■ EXERCISE INPUTS:
══════
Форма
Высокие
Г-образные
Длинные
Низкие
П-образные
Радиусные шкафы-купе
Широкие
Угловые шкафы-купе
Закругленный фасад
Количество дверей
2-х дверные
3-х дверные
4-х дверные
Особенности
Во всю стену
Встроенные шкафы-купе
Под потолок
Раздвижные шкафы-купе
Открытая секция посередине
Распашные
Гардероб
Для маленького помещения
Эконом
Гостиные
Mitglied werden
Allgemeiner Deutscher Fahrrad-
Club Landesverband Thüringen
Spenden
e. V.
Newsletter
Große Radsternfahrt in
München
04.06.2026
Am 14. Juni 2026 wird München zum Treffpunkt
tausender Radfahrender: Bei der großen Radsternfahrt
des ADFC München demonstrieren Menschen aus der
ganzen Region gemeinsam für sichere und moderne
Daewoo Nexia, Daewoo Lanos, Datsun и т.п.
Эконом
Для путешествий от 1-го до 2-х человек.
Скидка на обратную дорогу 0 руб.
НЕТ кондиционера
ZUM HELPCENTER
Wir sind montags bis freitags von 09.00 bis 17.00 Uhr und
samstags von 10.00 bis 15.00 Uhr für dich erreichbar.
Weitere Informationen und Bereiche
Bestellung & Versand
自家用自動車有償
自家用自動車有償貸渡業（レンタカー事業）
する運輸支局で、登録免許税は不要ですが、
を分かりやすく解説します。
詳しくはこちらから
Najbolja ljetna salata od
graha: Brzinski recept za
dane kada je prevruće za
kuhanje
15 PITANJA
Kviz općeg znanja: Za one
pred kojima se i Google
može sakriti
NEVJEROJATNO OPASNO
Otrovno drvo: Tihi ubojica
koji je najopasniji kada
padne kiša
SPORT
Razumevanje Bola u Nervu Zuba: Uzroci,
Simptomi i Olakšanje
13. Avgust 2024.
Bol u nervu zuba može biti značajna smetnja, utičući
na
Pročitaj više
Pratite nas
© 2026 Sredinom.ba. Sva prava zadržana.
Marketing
══════
■ TASK ITEM: Update the listing above from its first line through the line containing "Kviz općeg znanja: Za one" by replacing "Newsletter" with "Rundbrief" and leaving everything else unchanged. Give back only that stretch.

■ EXERCISE OUTPUT:
Форма
Высокие
Г-образные
Длинные
Низкие
П-образные
Радиусные шкафы-купе
Широкие
Угловые шкафы-купе
Закругленный фасад
Количество дверей
2-х дверные
3-х дверные
4-х дверные
Особенности
Во всю стену
Встроенные шкафы-купе
Под потолок
Раздвижные шкафы-купе
Открытая секция посередине
Распашные
Гардероб
Для маленького помещения
Эконом
Гостиные
Mitglied werden
Allgemeiner Deutscher Fahrrad-
Club Landesverband Thüringen
Spenden
e. V.
Rundbrief
Große Radsternfahrt in
München
04.06.2026
Am 14. Juni 2026 wird München zum Treffpunkt
tausender Radfahrender: Bei der großen Radsternfahrt
des ADFC München demonstrieren Menschen aus der
ganzen Region gemeinsam für sichere und moderne
Daewoo Nexia, Daewoo Lanos, Datsun и т.п.
Эконом
Для путешествий от 1-го до 2-х человек.
Скидка на обратную дорогу 0 руб.
НЕТ кондиционера
ZUM HELPCENTER
Wir sind montags bis freitags von 09.00 bis 17.00 Uhr und
samstags von 10.00 bis 15.00 Uhr für dich erreichbar.
Weitere Informationen und Bereiche
Bestellung & Versand
自家用自動車有償
自家用自動車有償貸渡業（レンタカー事業）
する運輸支局で、登録免許税は不要ですが、
を分かりやすく解説します。
詳しくはこちらから
Najbolja ljetna salata od
graha: Brzinski recept za
dane kada je prevruće za
kuhanje
15 PITANJA
Kviz općeg znanja: Za one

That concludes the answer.